# 取り組む内容
**1)** 睡眠障害と女性不妊症に関する文章によると、中国の研究者らはどのような種類の研究を実施しましたか。
**2)** 睡眠障害と女性不妊症に関する文章を、最後の文の後から書き進めてください。

# 対象の文章
○ ○ ○

睡眠障害と女性不妊症との関係

妊孕性に影響する因子

2024年07月09日

Sleep Breath 2023 Mar 6. doi: 10.1007/s11325-023-02802-7. Online ahead of print.

睡眠障害と女性不妊症は、強く関連していることが研究により示されました。

睡眠障害、すなわち、なかなか眠れない、途中で目が覚める、眠りが浅い等、睡眠に何らかの問題があり、日中の眠気や疲れ、体調不良が起こる状態が健康障害になり得ることは明らかです。

ところが、睡眠障害の女性不妊症へのリスクについては十分に検討されているとは言えません。

そこで中国の研究者らは、睡眠障害と女性不妊症リスクをとの関係を検討すべく、横断研究を実施しました。

○ ○ ○

# データ
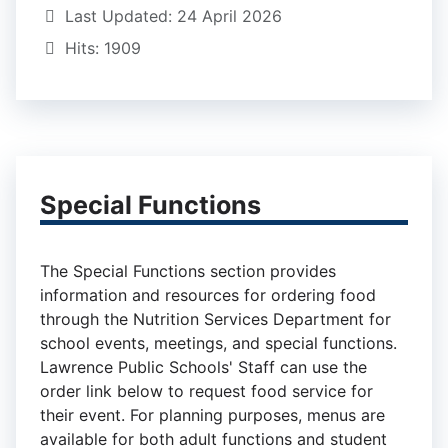
Last Updated: 24 April 2026
Hits: 1909
Special Functions
The Special Functions section provides
information and resources for ordering food
through the Nutrition Services Department for
school events, meetings, and special functions.
Lawrence Public Schools' Staff can use the
order link below to request food service for
their event. For planning purposes, menus are
available for both adult functions and student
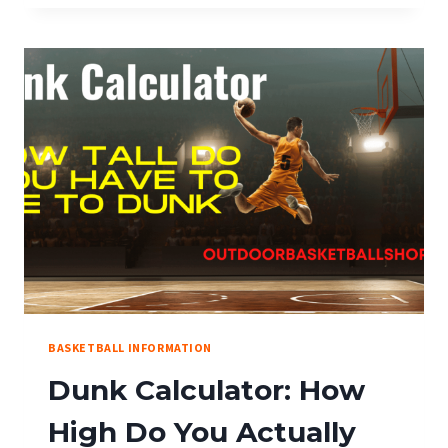
BASKETBALL:
THE
ULTIMATE
VISUAL
RULE
GUIDE
(NBA,
NCAA,
FIBA)
BASKETBALL INFORMATION
Dunk Calculator: How
High Do You Actually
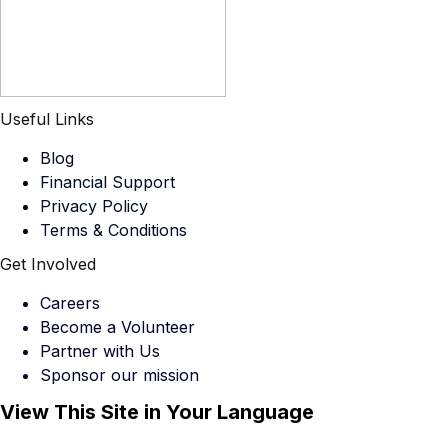
Useful Links
Blog
Financial Support
Privacy Policy
Terms & Conditions
Get Involved
Careers
Become a Volunteer
Partner with Us
Sponsor our mission
View This Site in Your Language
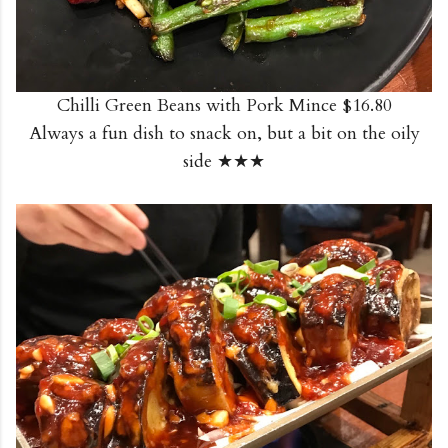
Chilli Green Beans with Pork Mince $16.80
Always a fun dish to snack on, but a bit on the oily
side ★★★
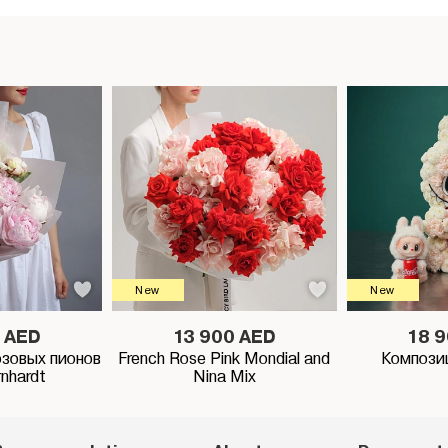
New
New
 AED
13 900 AED
18 
озовых пионов
French Rose Pink Mondial and
Компози
rnhardt
Nina Mix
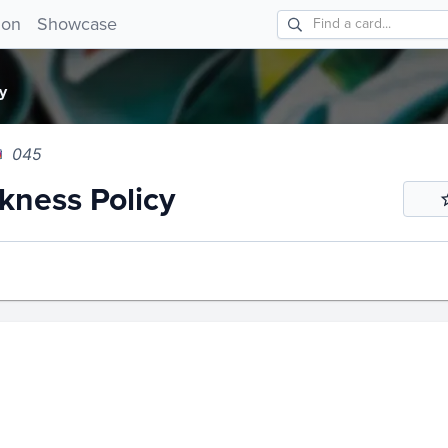
ess Policy 045!
ion
Showcase
y
045
ness Policy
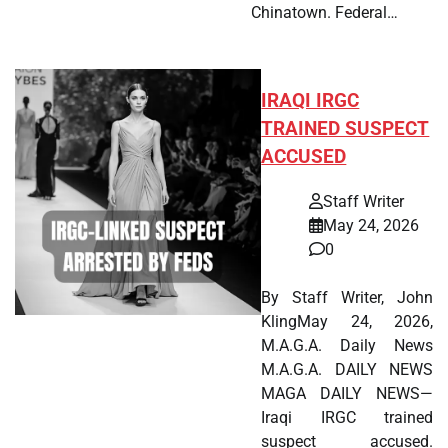
Chinatown. Federal…
IRAQI IRGC
TRAINED SUSPECT
ACCUSED
Staff Writer
May 24, 2026
0
By Staff Writer, John
KlingMay 24, 2026,
M.A.G.A. Daily News
M.A.G.A. DAILY NEWS
MAGA DAILY NEWS—
Iraqi IRGC trained
suspect accused.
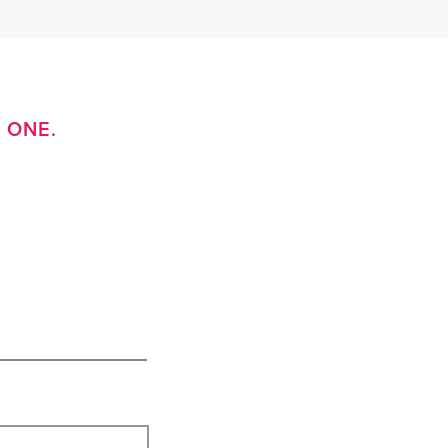
D ONE.
e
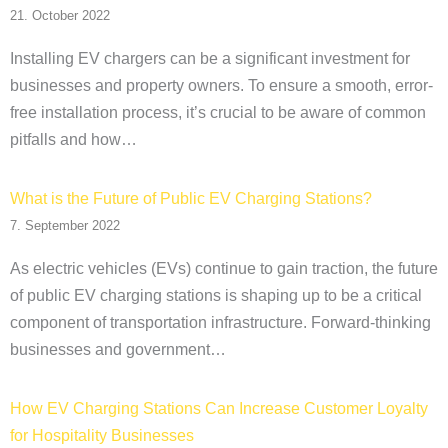
21. October 2022
Installing EV chargers can be a significant investment for
businesses and property owners. To ensure a smooth, error-
free installation process, it’s crucial to be aware of common
pitfalls and how…
What is the Future of Public EV Charging Stations?
7. September 2022
As electric vehicles (EVs) continue to gain traction, the future
of public EV charging stations is shaping up to be a critical
component of transportation infrastructure. Forward-thinking
businesses and government…
How EV Charging Stations Can Increase Customer Loyalty
for Hospitality Businesses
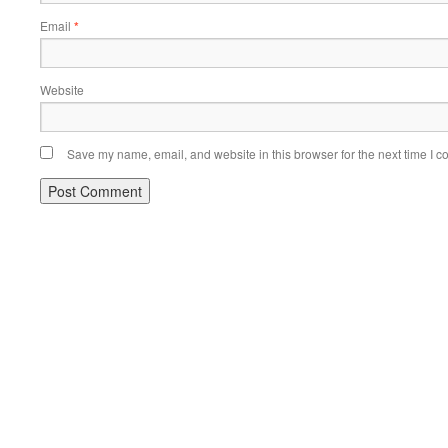
Email
*
Website
Save my name, email, and website in this browser for the next time I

○ ○ ○

# 解答
**1)** 横断研究です。

**2)**
研究は、全米国民健康栄養調査(NHANES)のデータから、20-40歳の女性1820人を対象に行われ、年齢、喫煙習慣、精神的な健康状態等を考慮して分析が行われました。

NHANESのデータによると、1820人の対象者のうち、248人が不妊症であり、430人が睡眠障害でした。

不妊症と睡眠障害の関係についてデータを解析した結果、睡眠障害はその他の要因に関わりなく、不妊症のリスクに関連することがわかりました。

また年齢、人種/民族、婚姻状況、教育レベル、貧困、BMI、ウエスト周囲径、精神的な健康、喫煙、飲酒、睡眠時間といった要素による、結果への影響を排除するため、データの調整を行ったところ、不妊症のリスクは、睡眠障害のある人ではない人に比べて2.14倍高くなったとのことです。

特に年齢が40-44歳の不妊女性、PHQ-9*スコアが10以上、喫煙者ではさらにリスクが上昇することが示されました。

結論として、睡眠障害と女性不妊症の間には強い関連が認められ、その関連性は他の要因を調整しても維持されました。

*Patient Health Questionnaire-9(PHQ-9)とは、アメリカで開発された、精神疾患を診断、評価するためのアンケート。結果が10点以上の場合はうつ病の可能性が高いとされる。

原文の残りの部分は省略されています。